START Text section

David Hill, (born on 13 May 1957 in Carlisle, Cumberland) is a choral conductor and organist.
Since July 2013, he is Professor Adjunct of Choral Conducting and Principal Conductor of Yale Schola Cantorum at the Yale Institute of Sacred Music.

He has been Musical Director of The Bach Choir, London, since April 1998.
(He is also President of Bath Bach Choir).
He also holds the positions Chief Conductor of the Southern Sinfonia, Music Director of the Leeds Philharmonic Society, and Associate Conductor of the Bournemouth Symphony Orchestra.

Hill is President of the Incorporated Association of Organists, succeeding Catherine Ennis.

==Media interest==
He had a part in Coronation Street in 1970 where he broke into the vestry to play the organ and was befriended by Ena Sharples.

END Text section
START Available data

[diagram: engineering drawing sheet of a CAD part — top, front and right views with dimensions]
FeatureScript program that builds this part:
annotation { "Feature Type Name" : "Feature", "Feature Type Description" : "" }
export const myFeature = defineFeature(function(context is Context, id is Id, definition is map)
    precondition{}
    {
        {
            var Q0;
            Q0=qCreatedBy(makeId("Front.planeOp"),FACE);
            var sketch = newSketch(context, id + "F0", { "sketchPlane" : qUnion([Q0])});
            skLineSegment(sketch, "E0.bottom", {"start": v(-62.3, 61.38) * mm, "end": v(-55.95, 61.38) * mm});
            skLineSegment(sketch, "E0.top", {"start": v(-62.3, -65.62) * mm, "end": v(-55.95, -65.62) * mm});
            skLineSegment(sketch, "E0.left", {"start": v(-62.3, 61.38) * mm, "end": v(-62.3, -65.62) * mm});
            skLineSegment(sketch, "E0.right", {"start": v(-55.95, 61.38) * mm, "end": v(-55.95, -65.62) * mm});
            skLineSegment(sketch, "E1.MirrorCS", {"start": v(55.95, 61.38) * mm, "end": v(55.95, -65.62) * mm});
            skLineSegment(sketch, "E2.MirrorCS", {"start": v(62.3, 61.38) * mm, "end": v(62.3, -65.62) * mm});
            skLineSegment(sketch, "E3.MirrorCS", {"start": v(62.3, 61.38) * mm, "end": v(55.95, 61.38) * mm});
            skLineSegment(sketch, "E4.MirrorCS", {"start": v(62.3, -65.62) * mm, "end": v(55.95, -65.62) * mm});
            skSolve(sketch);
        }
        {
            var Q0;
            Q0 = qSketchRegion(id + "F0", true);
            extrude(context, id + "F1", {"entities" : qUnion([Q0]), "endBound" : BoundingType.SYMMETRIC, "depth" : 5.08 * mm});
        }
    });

END Available data

§ Task instructions:
• 1. According to the David Hill biography, since when has he been Musical Director of The Bach Choir, London?
• 2. Print the part of the David Hill biography between "David Hill, (born" and "succeeding Catherine Ennis.", inclusive.
• 3. Carry on the David Hill biography after its final sentence.

§ Solved tasks:
• 1. Since April 1998.

• 2.
David Hill, (born on 13 May 1957 in Carlisle, Cumberland) is a choral conductor and organist.
Since July 2013, he is Professor Adjunct of Choral Conducting and Principal Conductor of Yale Schola Cantorum at the Yale Institute of Sacred Music.

He has been Musical Director of The Bach Choir, London, since April 1998.
(He is also President of Bath Bach Choir).
He also holds the positions Chief Conductor of the Southern Sinfonia, Music Director of the Leeds Philharmonic Society, and Associate Conductor of the Bournemouth Symphony Orchestra.

Hill is President of the Incorporated Association of Organists, succeeding Catherine Ennis.

• 3.
==Education==
Hill was educated at Chetham's School of Music, Manchester, and St John's College, Cambridge, where he was Organ Scholar under George Guest. He spent two years from 1980 as Sub-Organist at Durham Cathedral, under Richard Hey Lloyd.

==Past career==
He was Master of Music at Westminster Cathedral from 1982 to 1987, then at Winchester Cathedral from 1987 to 2002, before returning to St John's College as Director of Music from 2003 to 2007.
High-profile roles include Chief Conductor of the BBC Singers from September 2007 until 2017.

==Honours==
He was appointed a Member of the Order of the British Empire (MBE) in the 2019 New Year Honours for services to music.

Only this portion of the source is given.